## EXERCISE INSTRUCTIONS
1 - For the passage on abalone and oilfield diving, state whether each statement agrees with it: (a) Bev began commercial abalone diving after returning to California around 1960; (b) Bev had training in heavy gear before he took the diving job in Alaska; (c) wetsuits were a workable option in the Cook Inlet. Answer each with yes or no and quote the words of the passage that decide it.
2 - Reproduce word for word every taxonomy row that follows the passage, omitting the pictures.

## READING PASSAGE
※ ※ ※

His still photographs and 16mm motion pictures from that voyage influenced many of the future pioneers of the diving travel industry.

Abalone and Oilfield Diver
Bev returned to California around 1960 and started commercial abalone diving. Ab diving was dominated by heavy-gear divers at that time but a few were experimenting with wetsuits and lightweight masks. Bev's experience with fiberglass and Scuba regulators led to building and modifying a number of surface-supplied full face masks.

The big money was being earned by divers working in construction and the offshore oil industry. Bev wasn't trained in heavy gear but managed to land a diving job in Alaska anyway. He was working in the Cook Inlet where the water was too cold for wetsuits so heavy gear was the only option. He figured out pretty fast that he didn’t have the experience to survive on the job and returned to Santa Barbara.

※ ※ ※

## RECORDS PROVIDED
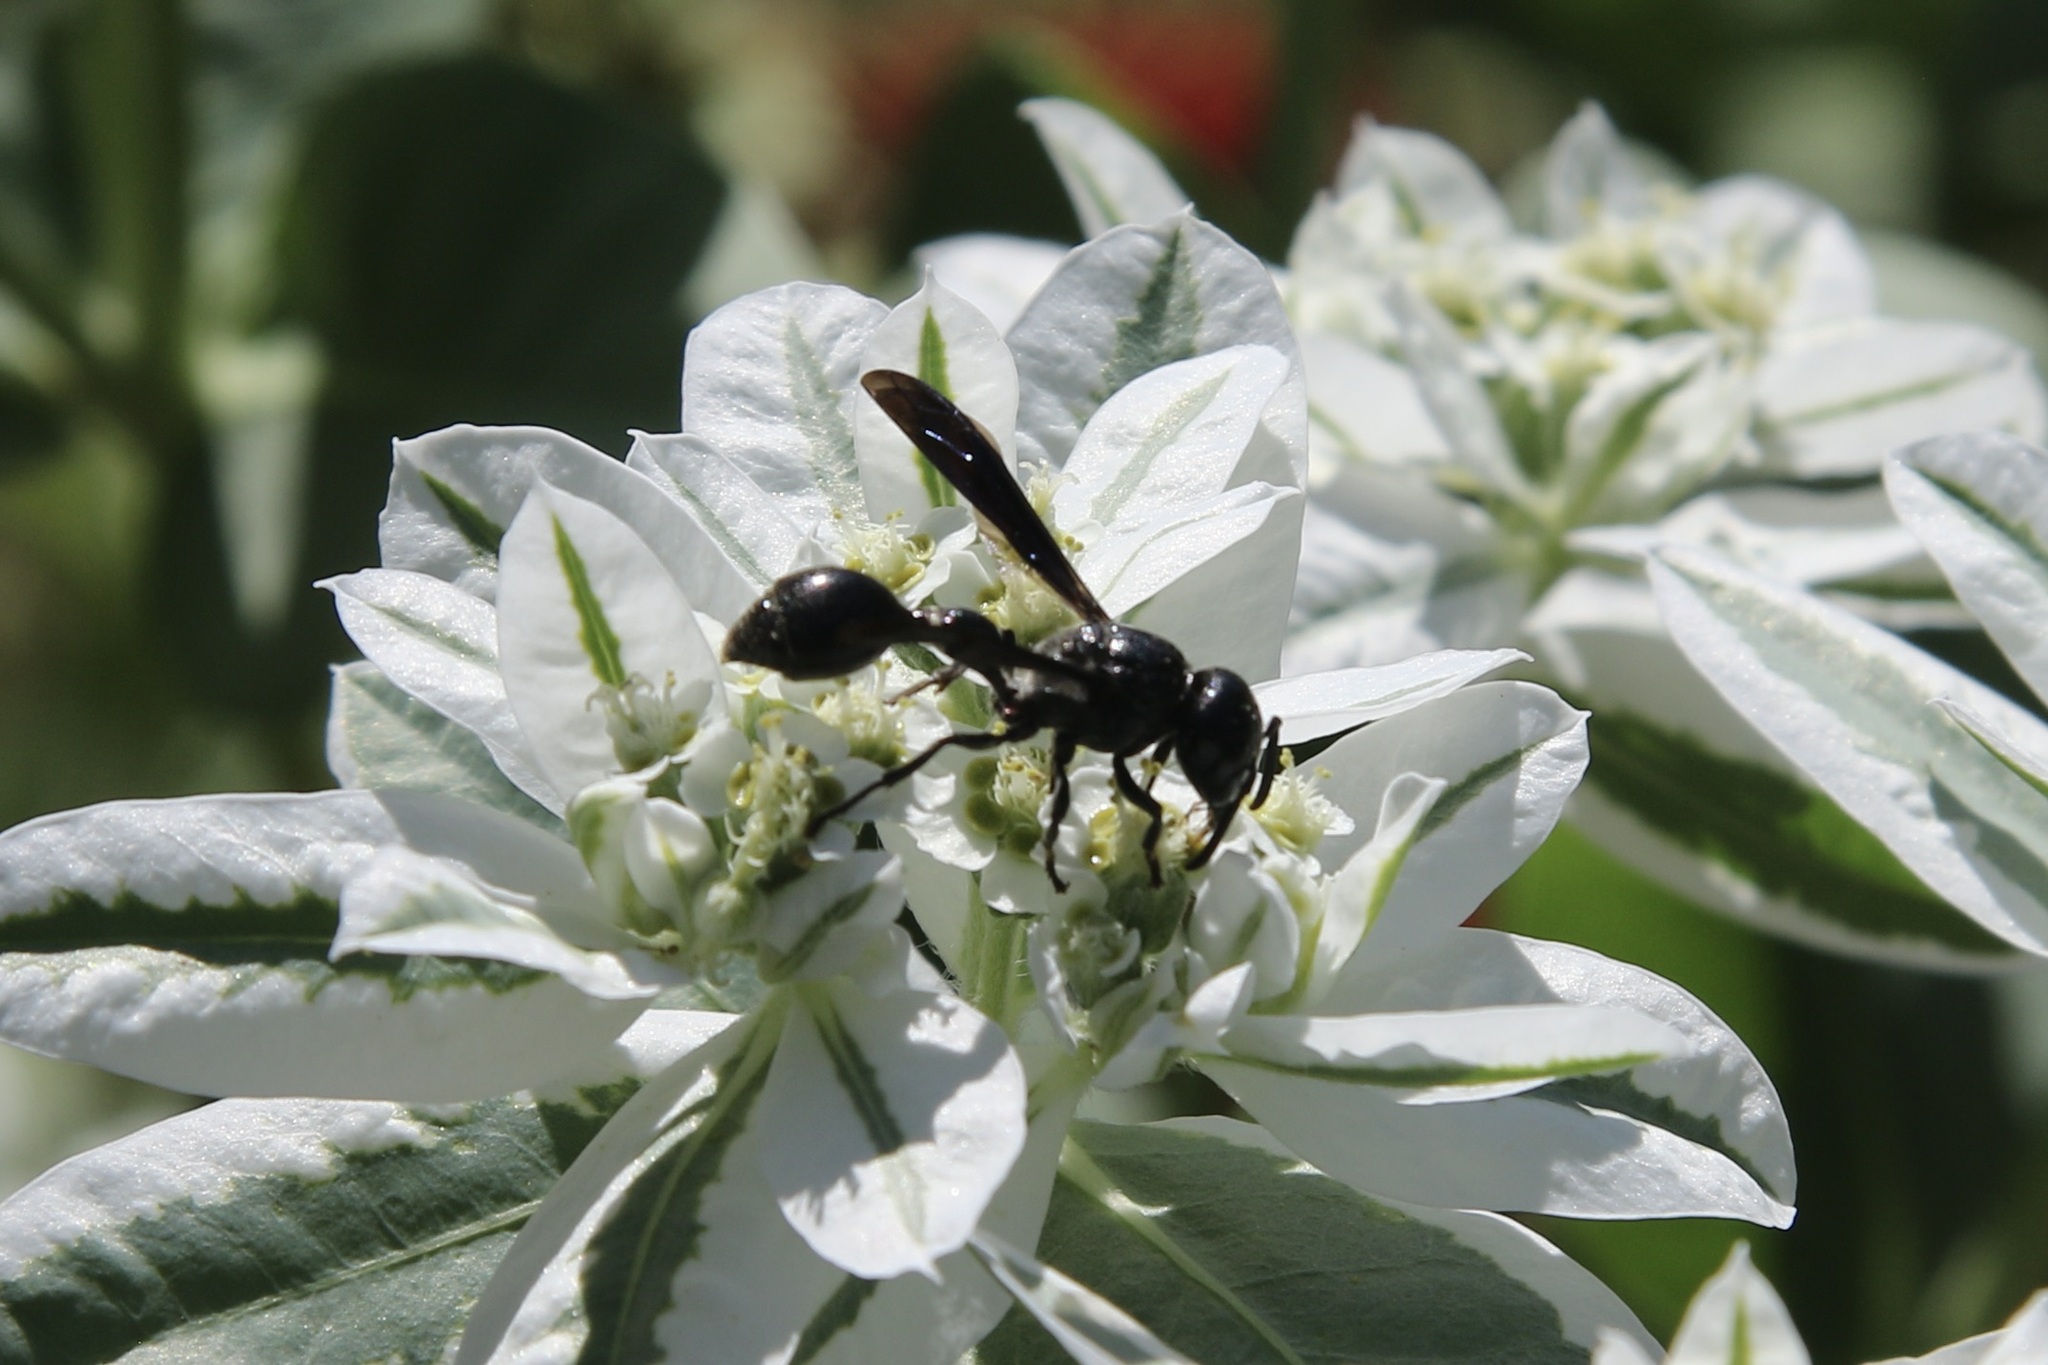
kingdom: Animalia
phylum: Arthropoda
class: Insecta
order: Hymenoptera
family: Eumenidae
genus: Zethus
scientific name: Zethus spinipes
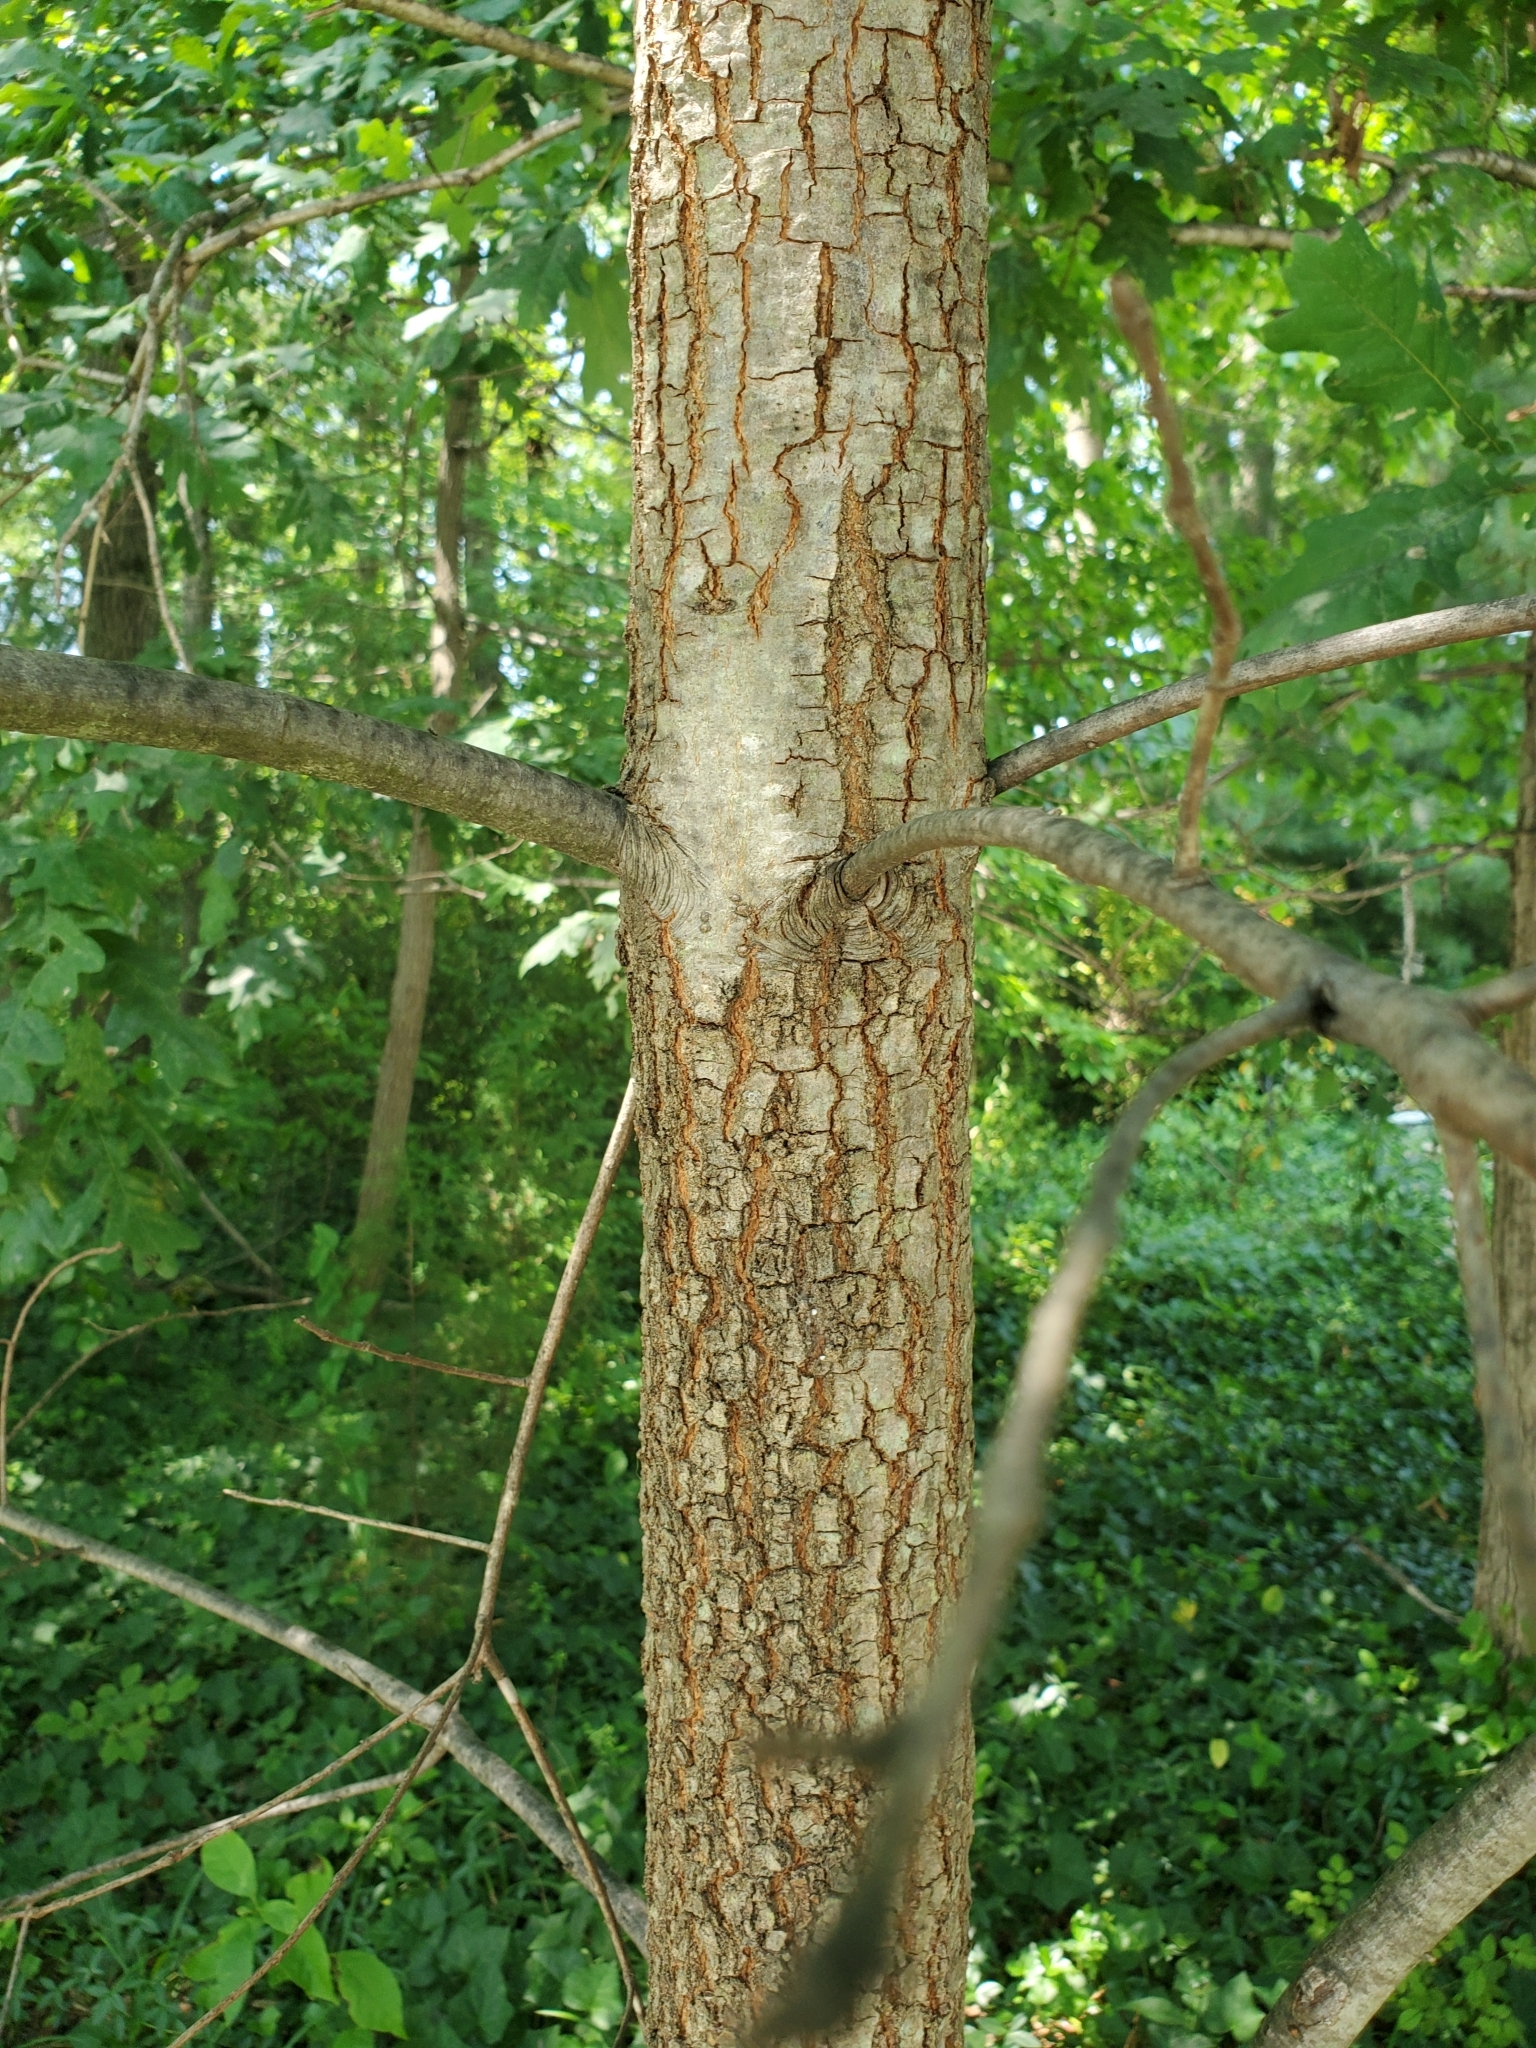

※ ※ ※

## PER-TASK OUTPUTS
1 -
(a) Yes: "Bev returned to California around 1960 and started commercial abalone diving."
(b) No: "Bev wasn't trained in heavy gear but managed to land a diving job in Alaska anyway."
(c) No: "the water was too cold for wetsuits so heavy gear was the only option."

2 -
kingdom: Animalia
phylum: Arthropoda
class: Insecta
order: Hymenoptera
family: Eumenidae
genus: Zethus
scientific name: Zethus spinipes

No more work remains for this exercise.